One of the critiques of the mainline liturgical tradition that I hang with is that the creeds, prayers, recitations, etc. are dead and lifeless, bereft of meaning. Again and again I hear folks from non-liturgical traditions suggest that saying written prayers or reciting creeds is not spontaneous and not from the heart.
Author’s note: I am using the term “liturgical” to refer to a particular style of worship, most often associated with the use of prayer books, hymnals, etc. and has the congregation read words in unison that express aspects of faith. All worship is “liturgical” in the sense that liturgy (Greek letourgia) is “the work of the people.” Even the most spontaneous worship experience develops, over time, an order, a form, which repeats and involves the congregation. To call a tradition “non-liturgical” is to identify a specific tradition of worship which avoids congregational responses and focuses more often than not on the ministry of the Word. (preaching) and the use of music as the primary expressions of worship.
I understand the critique, having grown up in a Word based Baptist tradition, moving to a music based semi-charismanic church, and then to a teaching based Free Methodist congregation before God’s leading me to the United Methodist Church. Certainly, for many folks in the pews of our mainline churches, the recitations and words become habit and little thought is given to what we are saying. If you were to ask folks in my congregation why we say certain prayers or why the precher drones on The Great Thanksgiving at the beginning of the communion ritual, few would be able to articulate what we are trying to do with those elements.

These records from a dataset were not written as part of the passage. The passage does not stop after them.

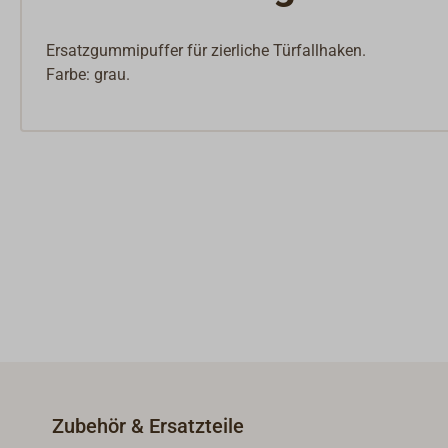
Ersatzgummipuffer für zierliche Türfallhaken.
Farbe: grau.
Zubehör & Ersatzteile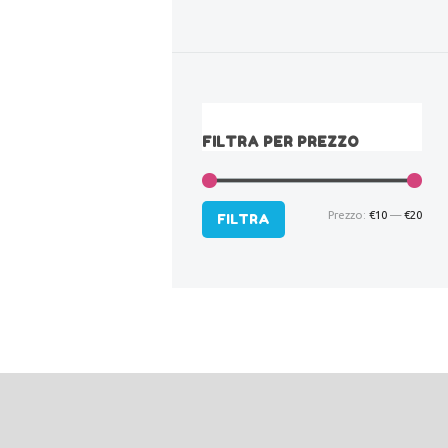
FILTRA PER PREZZO
Prezzo:
€10
—
€20
Pre
Pre
FILTRA
Min
Max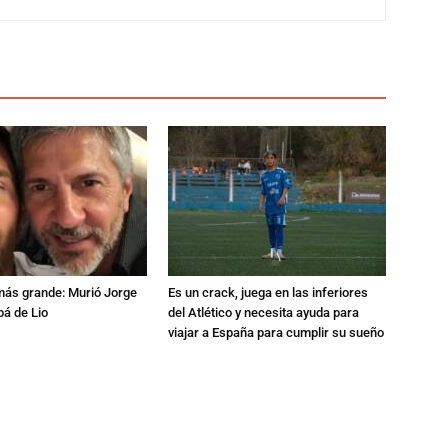
 más grande: Murió Jorge
Es un crack, juega en las inferiores
pá de Lio
del Atlético y necesita ayuda para
viajar a España para cumplir su sueño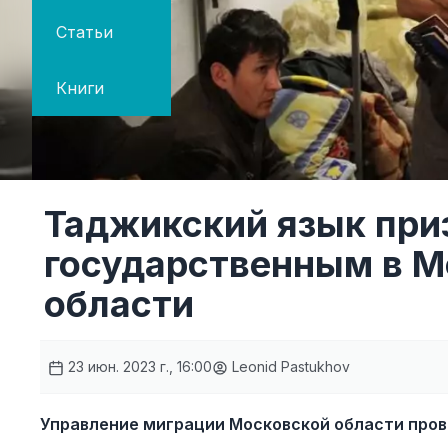
Статьи
Книги
Таджикский язык при
государственным в М
области
23 июн. 2023 г., 16:00
Leonid Pastukhov
Управление миграции Московской области пров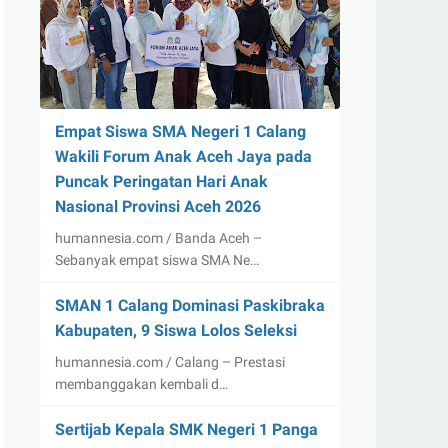
Empat Siswa SMA Negeri 1 Calang
Wakili Forum Anak Aceh Jaya pada
Puncak Peringatan Hari Anak
Nasional Provinsi Aceh 2026
humannesia.com / Banda Aceh –
Sebanyak empat siswa SMA Ne…
SMAN 1 Calang Dominasi Paskibraka
Kabupaten, 9 Siswa Lolos Seleksi
humannesia.com / Calang – Prestasi
membanggakan kembali d…
Sertijab Kepala SMK Negeri 1 Panga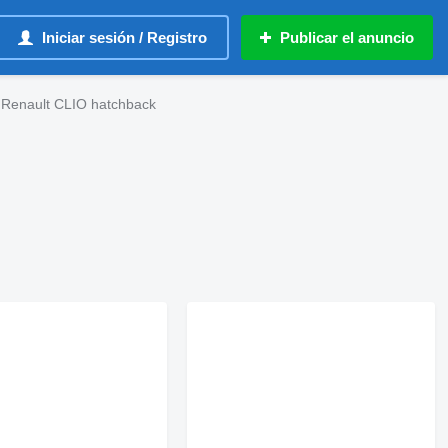
Iniciar sesión / Registro
Publicar el anuncio
Renault CLIO hatchback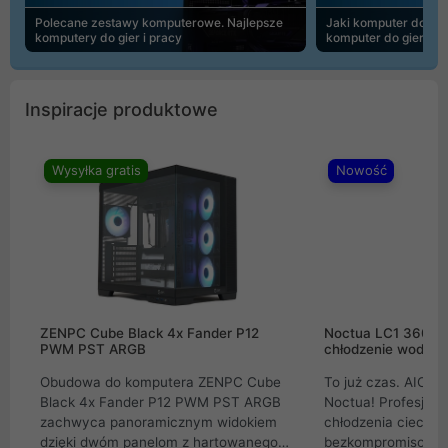
Polecane zestawy komputerowe. Najlepsze
Jaki komputer do 30
komputery do gier i pracy
komputer do gier | 
Inspiracje produktowe
Wysyłka gratis
Nowość
ZENPC Cube Black 4x Fander P12
Noctua LC1 360mm
PWM PST ARGB
chłodzenie wodne 
Obudowa do komputera ZENPC Cube
To już czas. AIO w
Black 4x Fander P12 PWM PST ARGB
Noctua! Profesjon
zachwyca panoramicznym widokiem
chłodzenia cieczą 
dzięki dwóm panelom z hartowanego
bezkompromisowe 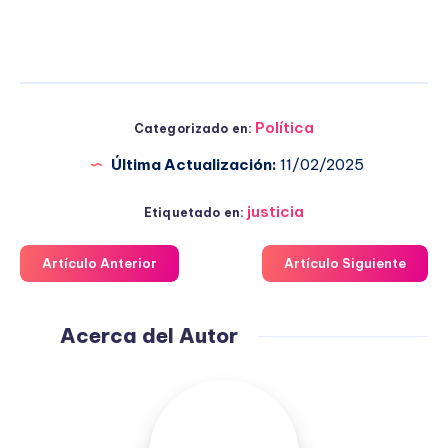
Política
Categorizado en:
Última Actualización:
11/02/2025
justicia
Etiquetado en:
Artículo Anterior
Artículo Siguiente
Acerca del Autor
Fuensanta
López
Moreno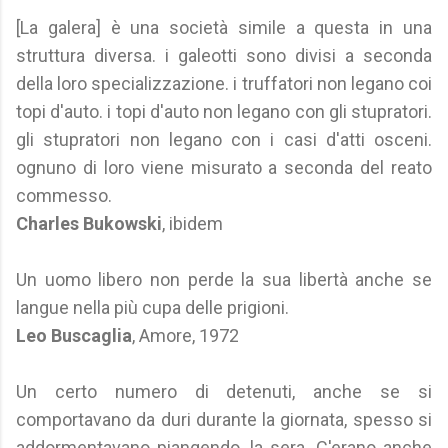
[La galera] è una società simile a questa in una
struttura diversa. i galeotti sono divisi a seconda
della loro specializzazione. i truffatori non legano coi
topi d'auto. i topi d'auto non legano con gli stupratori.
gli stupratori non legano con i casi d'atti osceni.
ognuno di loro viene misurato a seconda del reato
commesso.
Charles Bukowski
, ibidem
Un uomo libero non perde la sua libertà anche se
langue nella più cupa delle prigioni.
Leo Buscaglia
, Amore, 1972
Un certo numero di detenuti, anche se si
comportavano da duri durante la giornata, spesso si
addormentavano piangendo, la sera. C'erano anche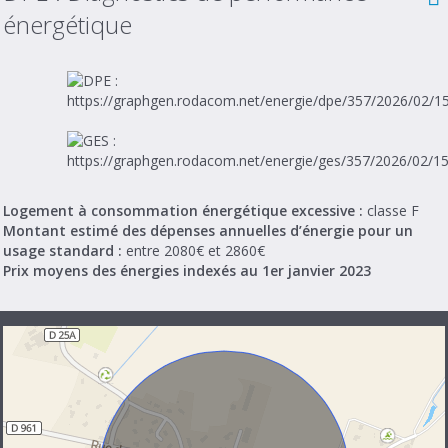
énergétique
Logement à consommation énergétique excessive :
classe F
Montant estimé des dépenses annuelles d’énergie pour un
usage standard :
entre 2080€ et 2860€
Prix moyens des énergies indexés au 1er janvier 2023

What I have been and am trying to do is to bring these traditions alive through teaching — both verbally and in the bulletin. The feedback that I have been getting so far is that folks are thinking about these things in new ways, opening up new places of worship for them.
What I am hoping to do with these “Liturgical Connections” posts is to do what Jonny Baker is doing with his “Worship Tricks” posts — to offer some examples of things we are doing to try and help folks connect with the power of liturgy, allowing them the opportunity to connect with a deeper and ancient tradition, connecting them to the mystery of God. I know that some of you out there are doing similar things, and so I invite you to send me your e-mails with suggestions and I will post them in your name.
Let’s see what we might be able to do with this in helping both emerging and mainline folks to connect to liturgical forms of worship.